» Assignment:
In the listing below, find each line with the string "MinCarry" and report it.

» Supplied material:
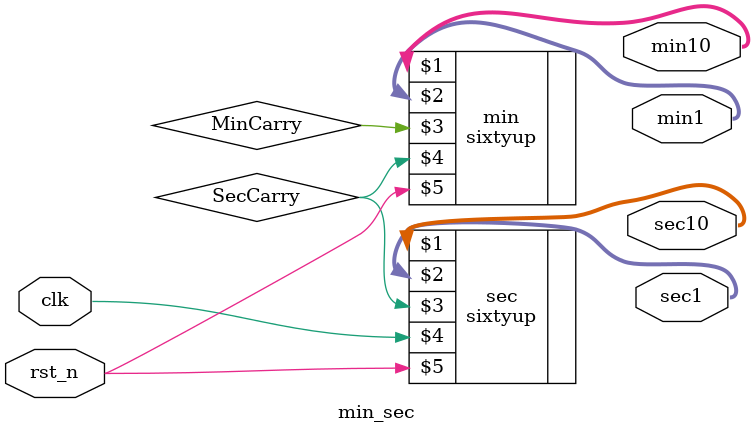
<source format=v>
`timescale 1ns / 1ps
`define BCD_WIDTH 4
module min_sec(
    input clk,
    input rst_n,
    output 	[`BCD_WIDTH-1:0] min10,
    output  [`BCD_WIDTH-1:0] min1,
    output  [`BCD_WIDTH-1:0] sec10,
    output  [`BCD_WIDTH-1:0] sec1
    );
	
	wire MinCarry,SecCarry;		//60 sec -> 1 min
	
	sixtyup min(min10,min1,MinCarry,SecCarry,rst_n);
	sixtyup sec(sec10,sec1,SecCarry,clk,rst_n);

endmodule

</source>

» Output below:
	wire MinCarry,SecCarry;		//60 sec -> 1 min
	sixtyup min(min10,min1,MinCarry,SecCarry,rst_n);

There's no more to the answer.